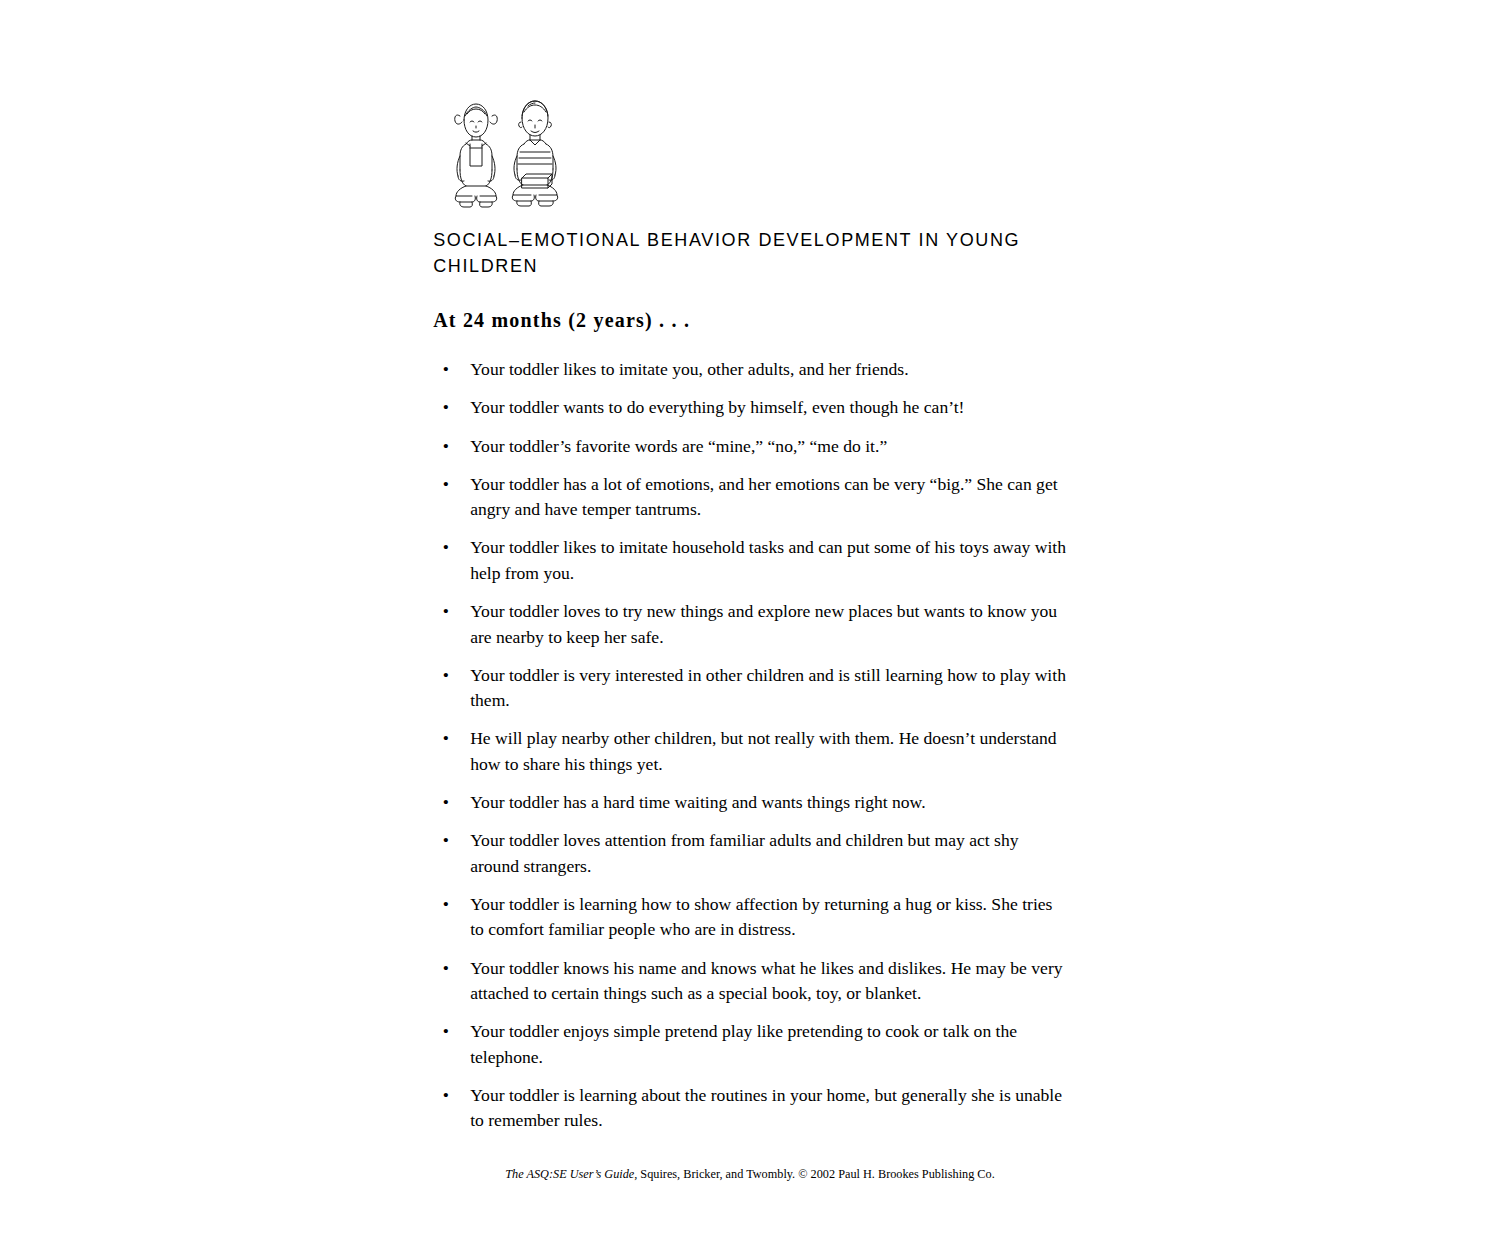Social–Emotional Behavior Development in Young Children
At 24 months (2 years) . . .
Your toddler likes to imitate you, other adults, and her friends.
Your toddler wants to do everything by himself, even though he can’t!
Your toddler’s favorite words are “mine,” “no,” “me do it.”
Your toddler has a lot of emotions, and her emotions can be very “big.” She can get angry and have temper tantrums.
Your toddler likes to imitate household tasks and can put some of his toys away with help from you.
Your toddler loves to try new things and explore new places but wants to know you are nearby to keep her safe.
Your toddler is very interested in other children and is still learning how to play with them.
He will play nearby other children, but not really with them. He doesn’t understand how to share his things yet.
Your toddler has a hard time waiting and wants things right now.
Your toddler loves attention from familiar adults and children but may act shy around strangers.
Your toddler is learning how to show affection by returning a hug or kiss. She tries to comfort familiar people who are in distress.
Your toddler knows his name and knows what he likes and dislikes. He may be very attached to certain things such as a special book, toy, or blanket.
Your toddler enjoys simple pretend play like pretending to cook or talk on the telephone.
Your toddler is learning about the routines in your home, but generally she is unable to remember rules.
The ASQ:SE User’s Guide, Squires, Bricker, and Twombly. © 2002 Paul H. Brookes Publishing Co.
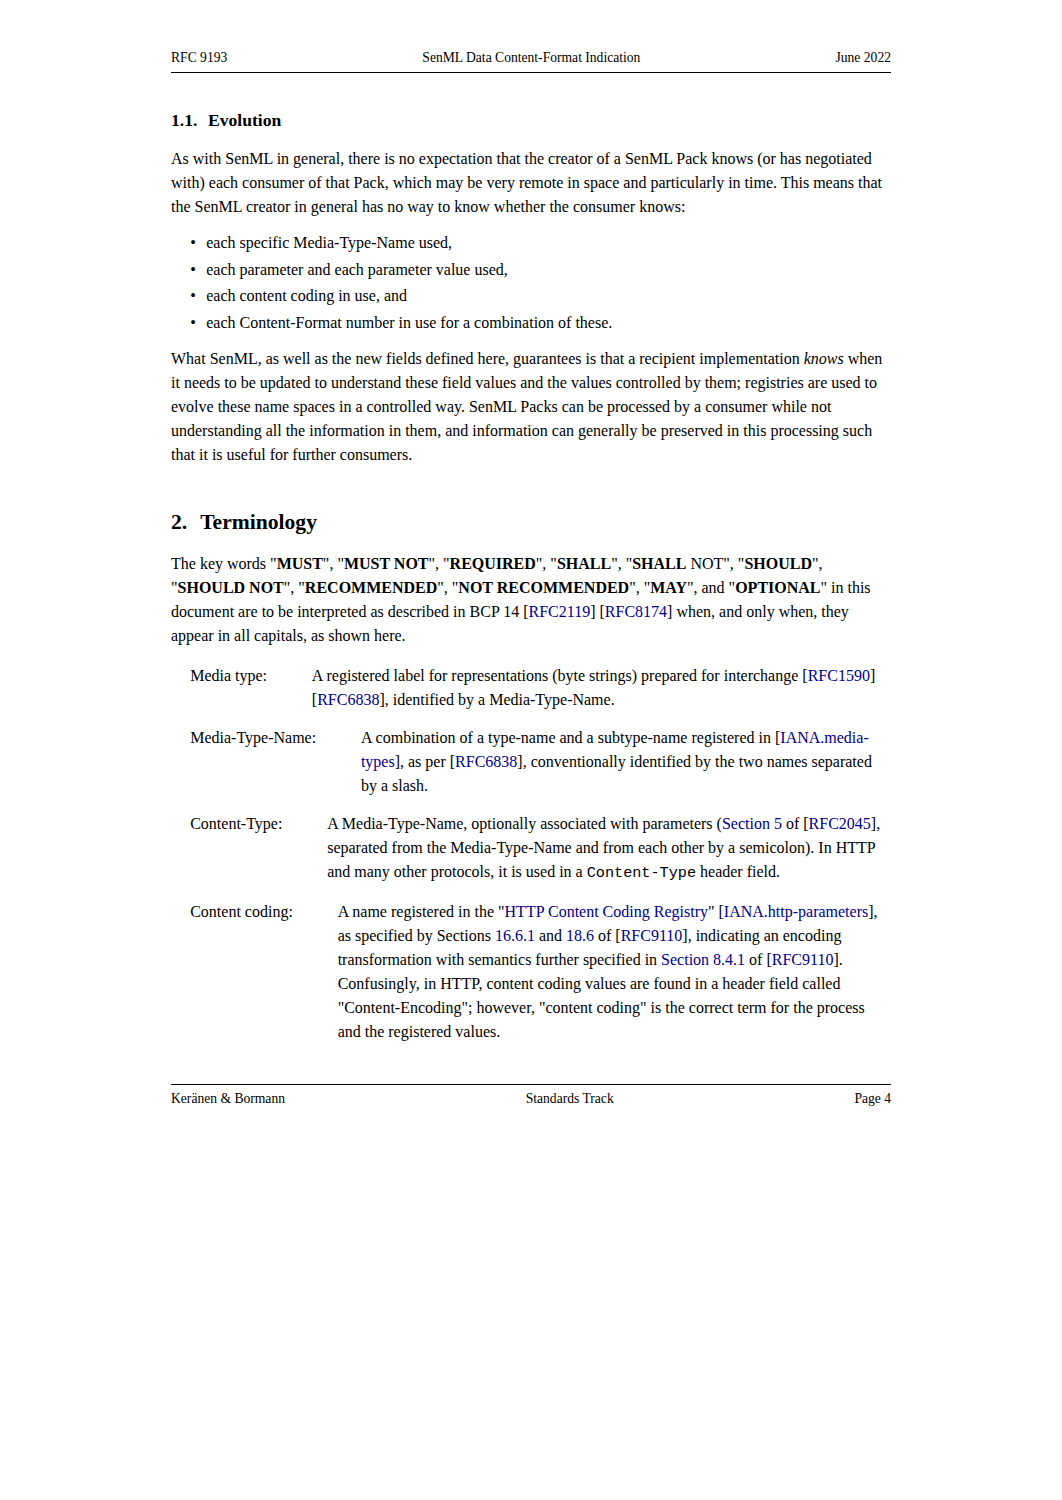RFC 9193
SenML Data Content-Format Indication
June 2022
1.1. Evolution
As with SenML in general, there is no expectation that the creator of a SenML Pack knows (or has negotiated with) each consumer of that Pack, which may be very remote in space and particularly in time. This means that the SenML creator in general has no way to know whether the consumer knows:
each specific Media-Type-Name used,
each parameter and each parameter value used,
each content coding in use, and
each Content-Format number in use for a combination of these.
What SenML, as well as the new fields defined here, guarantees is that a recipient implementation knows when it needs to be updated to understand these field values and the values controlled by them; registries are used to evolve these name spaces in a controlled way. SenML Packs can be processed by a consumer while not understanding all the information in them, and information can generally be preserved in this processing such that it is useful for further consumers.
2. Terminology
The key words "MUST", "MUST NOT", "REQUIRED", "SHALL", "SHALL NOT", "SHOULD", "SHOULD NOT", "RECOMMENDED", "NOT RECOMMENDED", "MAY", and "OPTIONAL" in this document are to be interpreted as described in BCP 14 [RFC2119] [RFC8174] when, and only when, they appear in all capitals, as shown here.
Media type:
A registered label for representations (byte strings) prepared for interchange [RFC1590] [RFC6838], identified by a Media-Type-Name.
Media-Type-Name:
A combination of a type-name and a subtype-name registered in [IANA.media-types], as per [RFC6838], conventionally identified by the two names separated by a slash.
Content-Type:
A Media-Type-Name, optionally associated with parameters (Section 5 of [RFC2045], separated from the Media-Type-Name and from each other by a semicolon). In HTTP and many other protocols, it is used in a Content-Type header field.
Content coding:
A name registered in the "HTTP Content Coding Registry" [IANA.http-parameters], as specified by Sections 16.6.1 and 18.6 of [RFC9110], indicating an encoding transformation with semantics further specified in Section 8.4.1 of [RFC9110]. Confusingly, in HTTP, content coding values are found in a header field called "Content-Encoding"; however, "content coding" is the correct term for the process and the registered values.
Keränen & Bormann
Standards Track
Page 4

◆ ◆ ◆

Copy back, word for word, every line between the top of the material above and the line that contains "Your toddler is very", both included, without any pictures.

Social–Emotional Behavior Development in Young Children
At 24 months (2 years) . . .
Your toddler likes to imitate you, other adults, and her friends.
Your toddler wants to do everything by himself, even though he can’t!
Your toddler’s favorite words are “mine,” “no,” “me do it.”
Your toddler has a lot of emotions, and her emotions can be very “big.” She can get angry and have temper tantrums.
Your toddler likes to imitate household tasks and can put some of his toys away with help from you.
Your toddler loves to try new things and explore new places but wants to know you are nearby to keep her safe.
Your toddler is very interested in other children and is still learning how to play with them.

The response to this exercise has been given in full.